Open adam-haber opened this issue 7 years ago • 1 comments

Hi,

I've two questions regarding the preprocessing functions:

Regarding prep_tensors - the lines

y  = y[:,1:]
x  = np.roll(x, shift=1, axis=1)[:,1:,]

Simply throw away the first event, right? Is this a necessity? In my data, a significant portion of the chruners churn at the beginning, and I'd be happy to try and predict these, as well.

Regarding the nanmask_to_keras_mask function: As far as I understand, the y variable returned by this function is of dimension (n_subjects,t_timesteps,2), such that y[i] is the matrix whose rows are the different times and its columns are time-to-event and censoring indicator, respectively, for subject i. In my data, each subject is either churned or not churned (no recurrent events). This means that for each subject, the second column is either all ones (if it's a churned subject) or all zeros (if it's a censored subject); this, of course, without taking into account the 0.95 mask. Is this the correct input format for training the model?

Dec 28 '17 14:12 adam-haber

Hi, great questions. You understood it right, throw away the first timestep. There's alternatives but I think this was the most generally safe.

From the data pipeline template:

    # 1. Disalign features and targets otherwise truth is leaked.
    # 2. drop first timestep (that we now dont have features for)
    # 3. nan-mask the last timestep of features. (that we now don't have targets for)
    events = events[:,1:,]
    y  = y[:,1:]
    x  = np.roll(x, shift=1, axis=1)[:,1:,]
    x  = x + 0*np.expand_dims(events,-1)

The most thorough explanation can be found here

If a customer purchases something ("event") at 13.30 I can use this as feature input for the 23.59 batch job of predicting when customers purchases again (i.e tomorrow, day after tomorrow, ...) so we always need to disalign i.e roll the features.
If we leave an empty feature at first step we have a target value and can train, but in cases when event <-> datapoint i.e sequence birth comes from event it's always TTE=0 so it'll overfit.
If we also track clicks, logins, language etc event -> datapoint but datapoint -/-> event so now there's uncertainty about tte and you could probably use the first timestep.

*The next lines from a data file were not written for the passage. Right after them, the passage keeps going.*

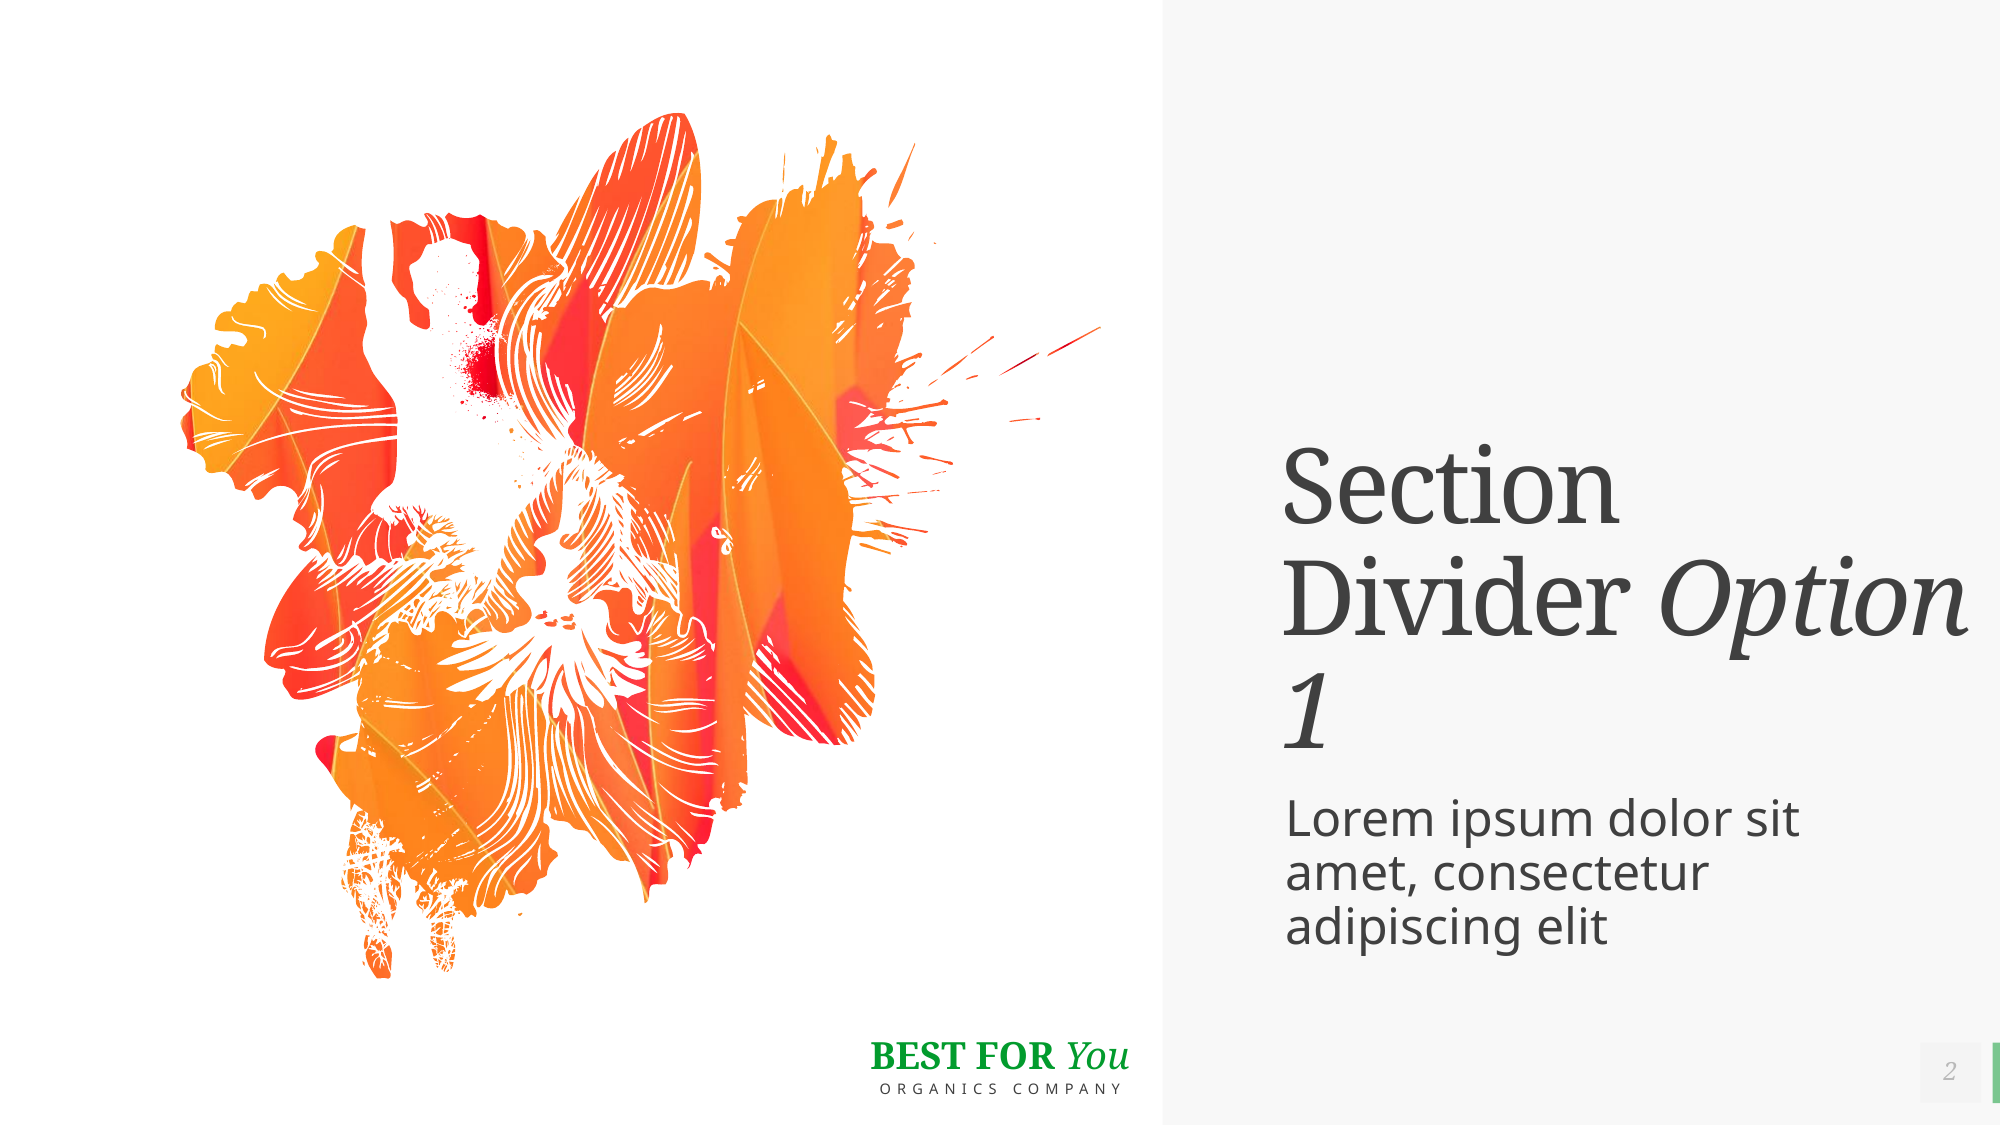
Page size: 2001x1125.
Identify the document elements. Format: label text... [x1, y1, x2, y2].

picture [180, 112, 1101, 979]
title Section Divider Option 1 [1162, 0, 2000, 1125]
subtitle Lorem ipsum dolor sit amet, consectetur adipiscing elit [1285, 793, 1883, 957]
slide_number 2 [1920, 1042, 1982, 1103]
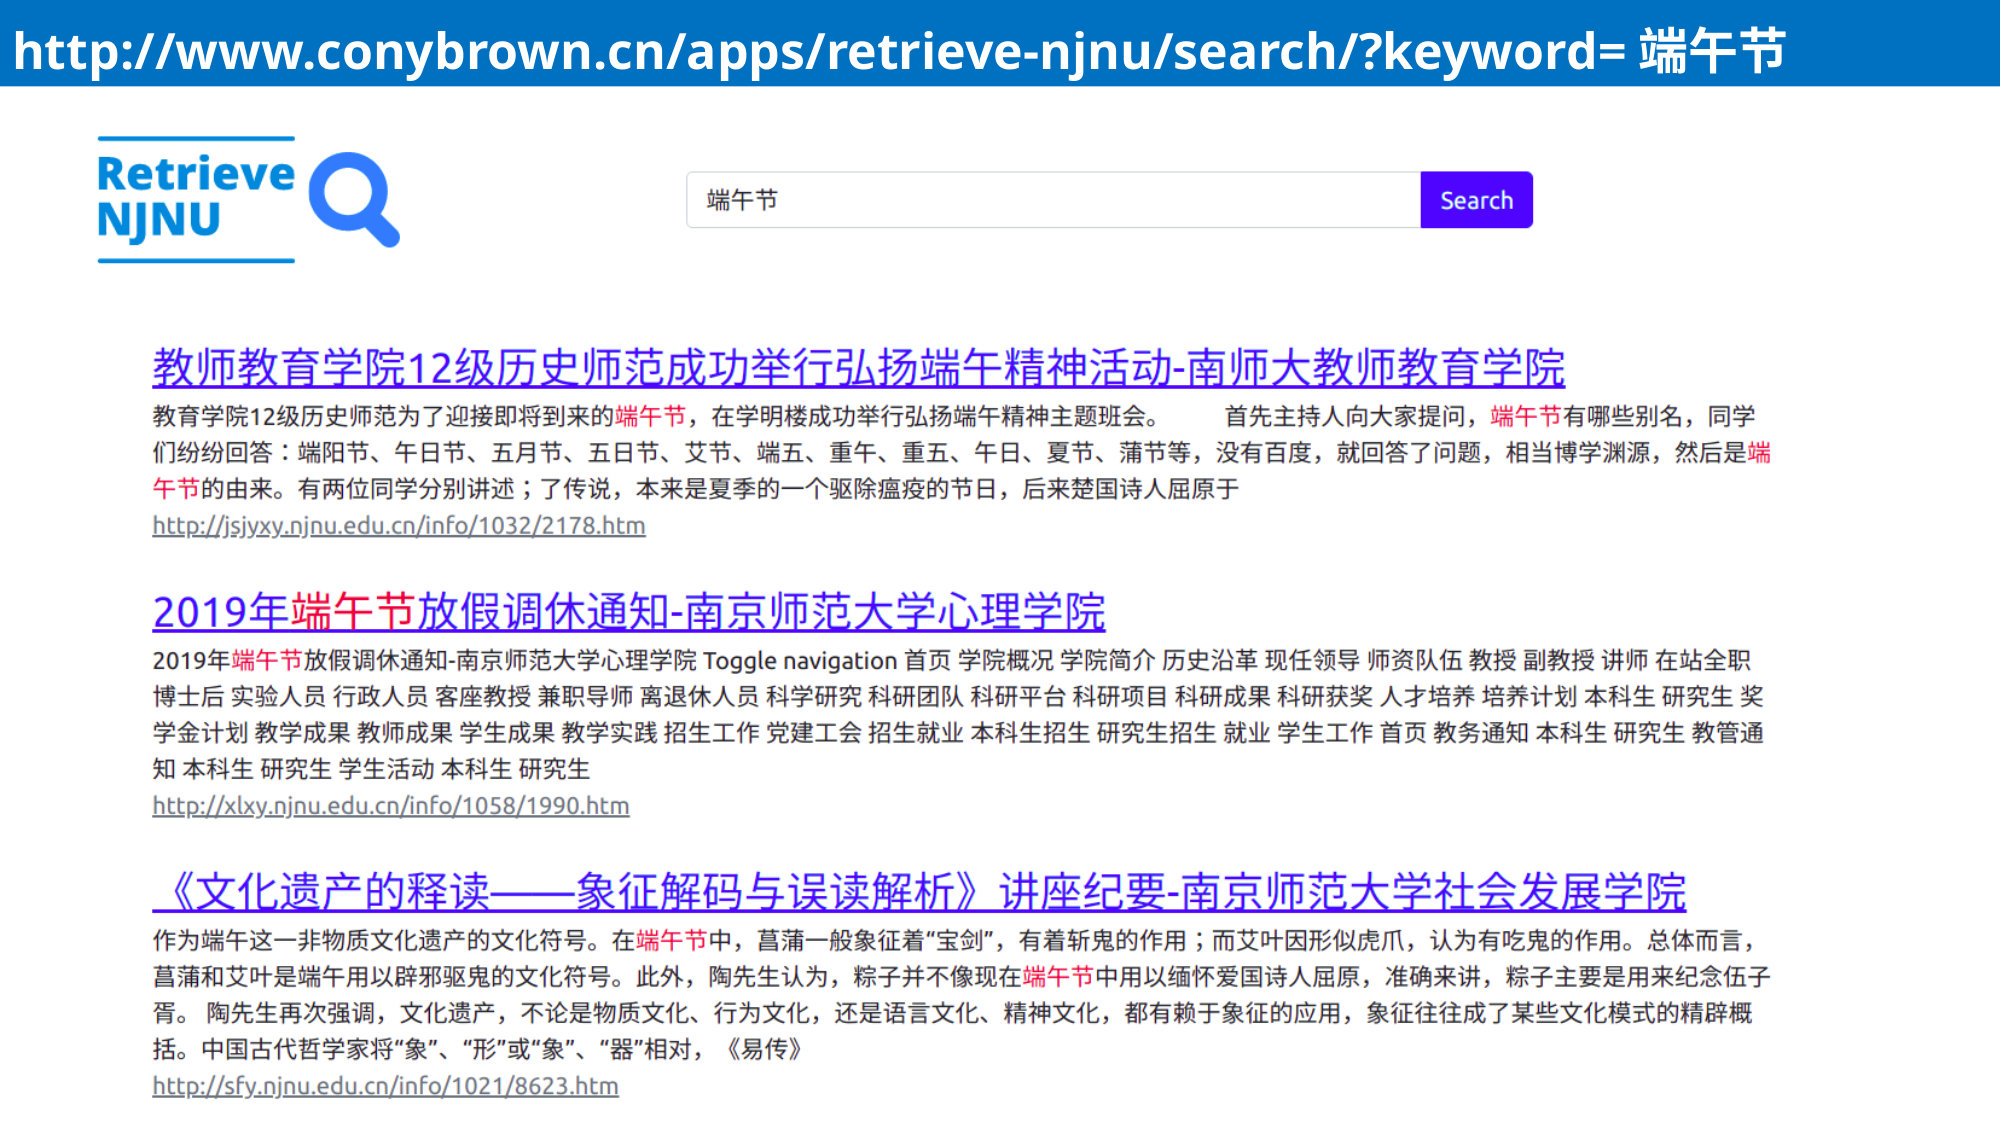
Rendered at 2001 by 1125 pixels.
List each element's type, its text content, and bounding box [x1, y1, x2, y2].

picture [75, 93, 1857, 1116]
text_box http://www.conybrown.cn/apps/retrieve-njnu/search/?keyword=端午节 [0, 0, 2000, 87]
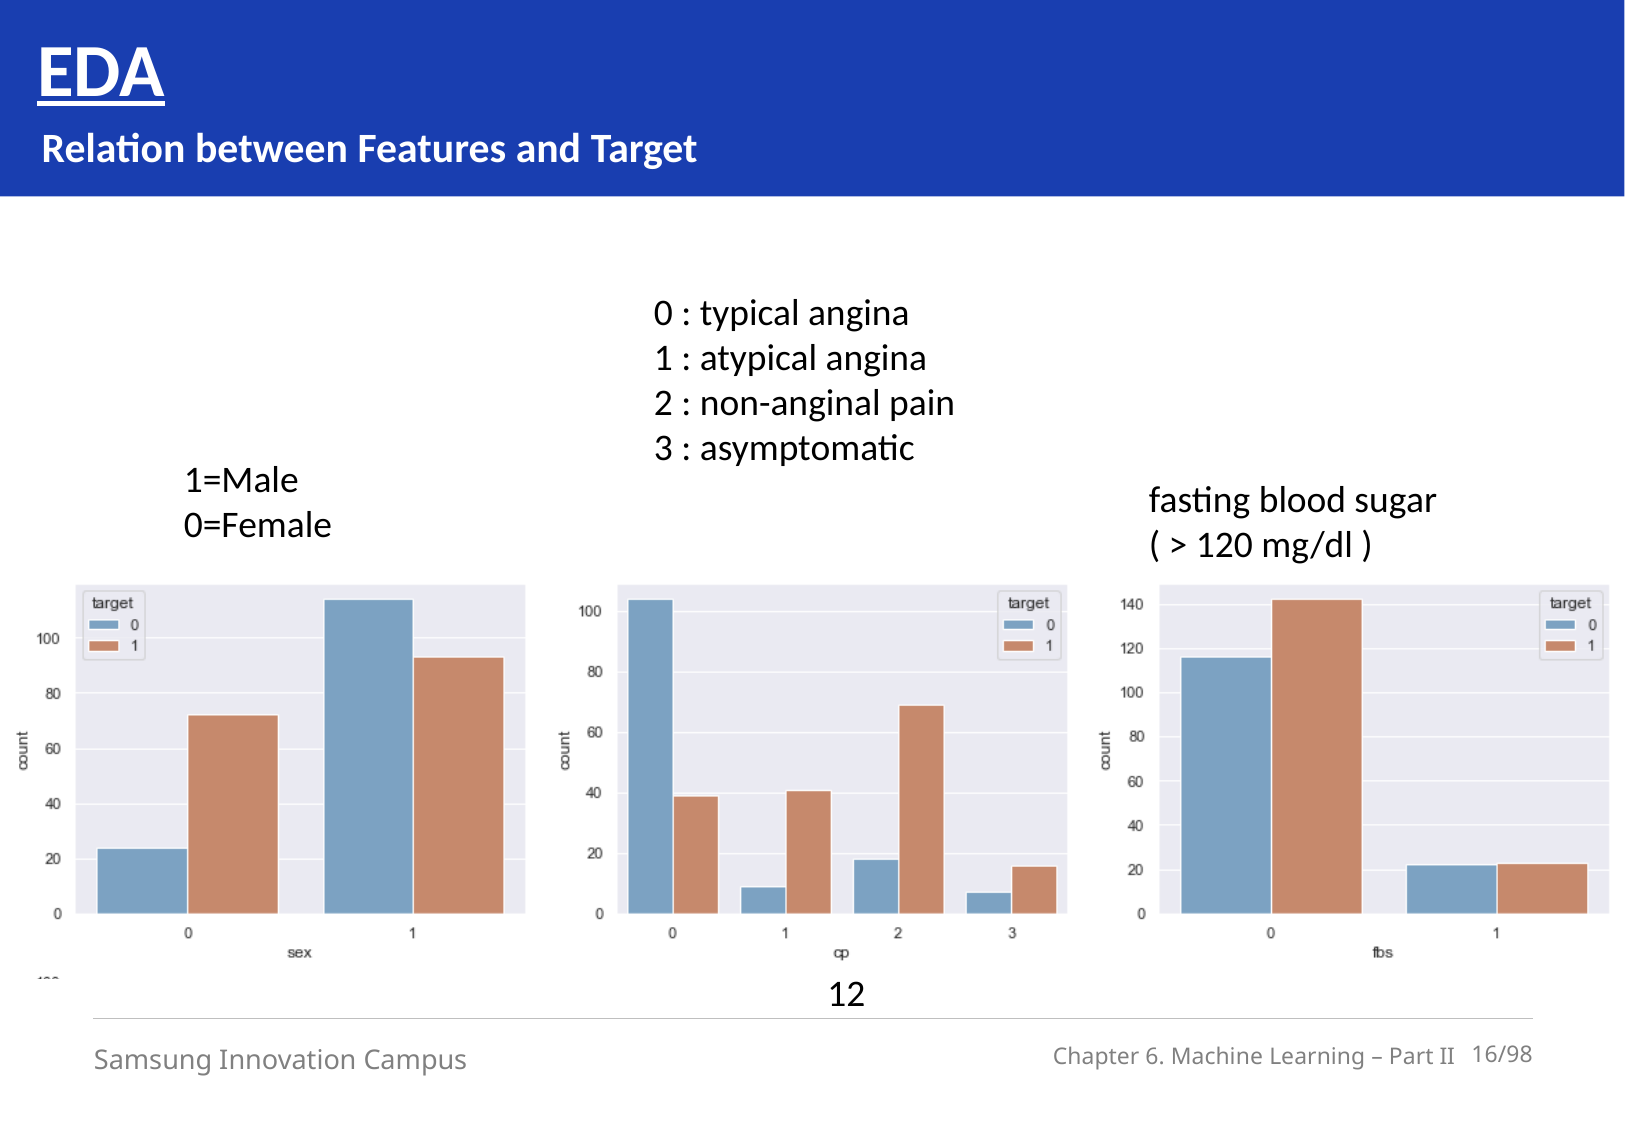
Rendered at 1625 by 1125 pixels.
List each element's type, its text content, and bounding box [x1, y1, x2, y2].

text_box Relation between Features and Target [26, 112, 719, 178]
text_box fasting blood sugar ( > 120 mg/dl ) [1134, 467, 1593, 573]
text_box EDA [36, 21, 944, 113]
picture [7, 574, 1619, 979]
text_box 0 : typical angina 1 : atypical angina 2 : non-anginal pain 3 : asymptomatic [639, 280, 1092, 521]
text_box 12 [812, 979, 881, 1022]
text_box 1=Male 0=Female [168, 446, 619, 552]
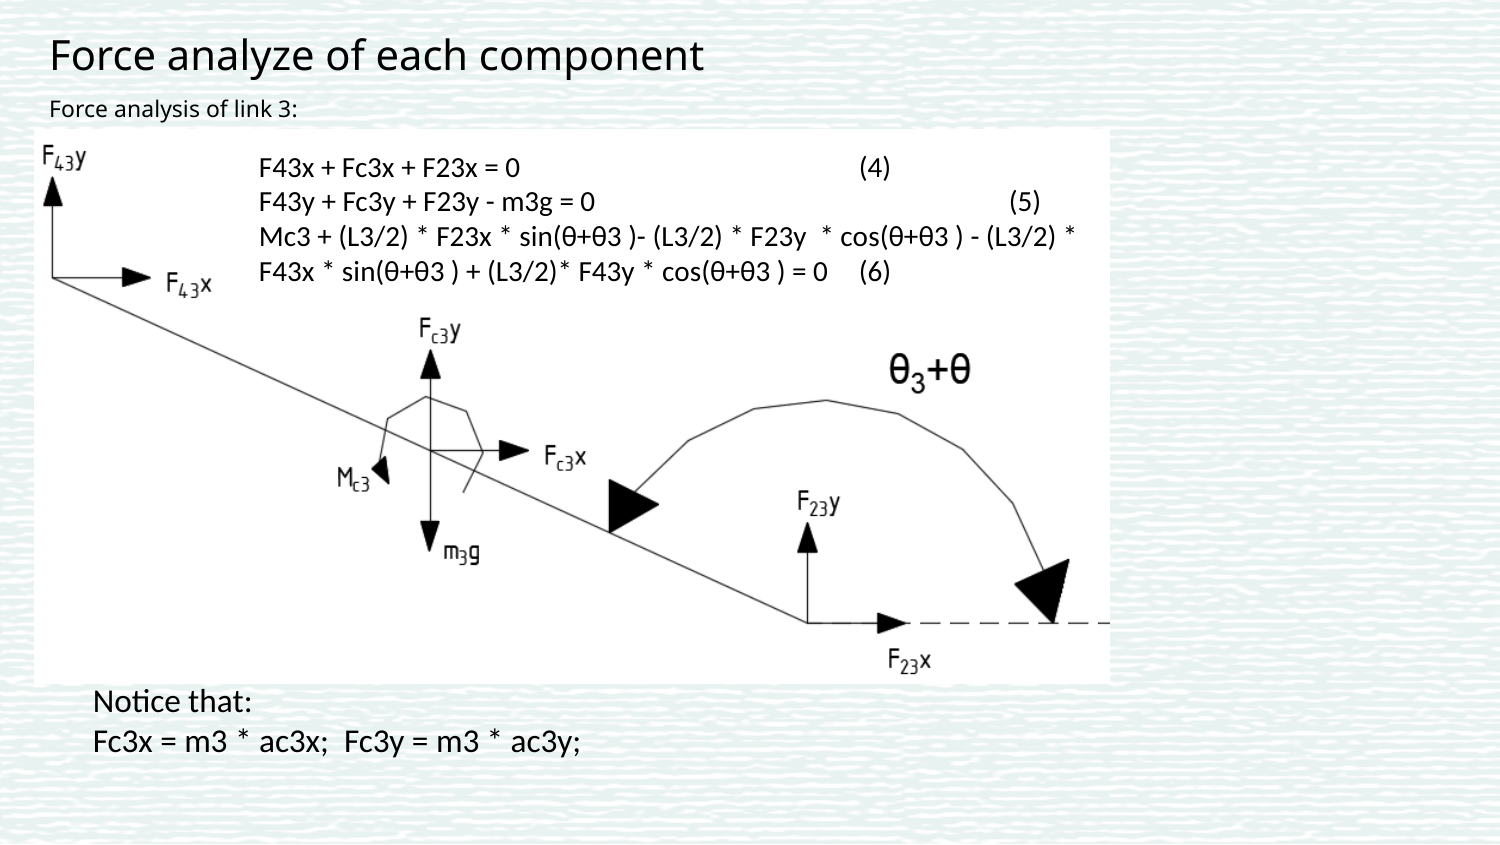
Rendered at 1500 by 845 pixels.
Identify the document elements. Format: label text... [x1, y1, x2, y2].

text_box Force analyze of each component [34, 21, 868, 87]
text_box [34, 129, 1110, 769]
text_box Force analysis of link 3: [34, 87, 410, 127]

So TL:DR, in your case (non-recurrent events) it might be safe, but does it make sense for inference? I.e, when does your data arrive?

I guess you want to predict will there be an event today? But if at signup 13.30 we get language, region, signup method etc this query is going to be tainted with the time of arrival of the data. (Things like less likelihood of event the later data arrives that day). I'm not saying it doesn't make sense, I'm saying it adds things to think about 😄

About question 2: Yes this sounds correct!

Dec 29 '17 02:12 ragulpr